After several rocky years post-recession, non-profit continuing care retirement communities have maintained a “stable” rating from Fitch Ratings since being improved from negative to stable in September, according to a 2014 Outlook on nonprofit CCRCs released by the agency.
“Consistent financial performance over past two years has been helped by an operating environment that has significantly improved since 2008, with residential real estate price gains driving much of the change” write Gary Sokolow and Jim LeBuhn of director and senior director, respectively, of Fitch’s Non-Profit Health Care Group.
The agency foresees the stable rating continuing into the coming year on housing market improvement and sustained occupancy gains following 2013.
With the stabilized operating environment, Fitch sees the property type working on repositioning and expansion in the coming year.
“As the sector moves further away from the stresses of 2008, and the operating environment for CCRCs further improves, management teams are increasingly reviewing and addressing the need to make capital investments in order to keep their communities attractive and competitive,” the report says.
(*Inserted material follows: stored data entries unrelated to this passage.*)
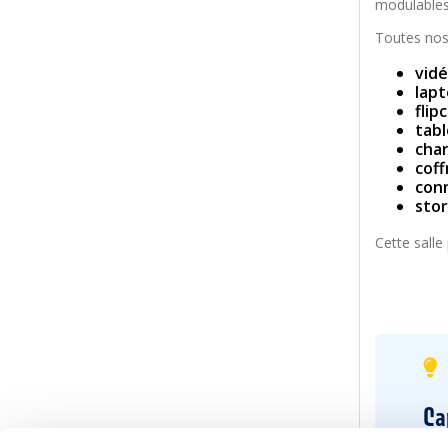
modulables
Toutes nos
vid
lap
flip
tabl
char
cof
conn
sto
Cette salle 
Ca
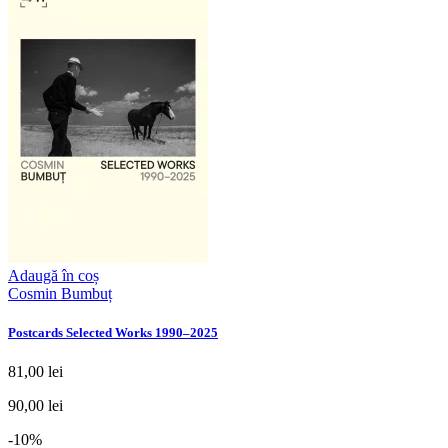
Adaugă în coș
Cosmin Bumbuț
Postcards Selected Works 1990–2025
81,00 lei
90,00 lei
-10%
Healthcare reform implementation should impact the sector in a neutral or slightly positive way, with most negative ratings expected to be driven by borrowings related to capital projects.
But despite the market stability, the sector is not without its operating challenges. One of which that has emerged recently is an increasing rate of unit turnover, Fitch writes, attributable in part by older residents moving into CCRCs post-recession due to delayed move-ins.
This can be problematic from an operating standpoint as costs resulting from additional turnovers rise, Fitch notes.
“Thus, some CCRCs that started the year at lower occupancy levels may not have improved their occupancy rates despite a strong number of sales,” the report indicates. “As a result, in 2013, some CCRCs had solid net entrance fee receipts that contributed to a strong financial year, even while occupancy levels remained relatively flat. Fitch sees this trend continuing over the near term for some of the CCRCs it rates.”
Overall, economic improvements should bode favorably for nonprofit CCRCs, Fitch’s analysts say, with access to capital leading to a competitive environment for the sector in the coming year. However economic shocks are likely to impact senior living more heavily than other sectors.
“Fitch believes the senior living sector has a heightened vulnerability to negative financial and political shocks that cause the sector’s risk-averse consumer base to postpone the decision to move into a community,” the report notes. “While the steady but slow recovery in the U.S. economy has helped stabilize the sector, a weakening of the current economic recovery would be a credit concern.”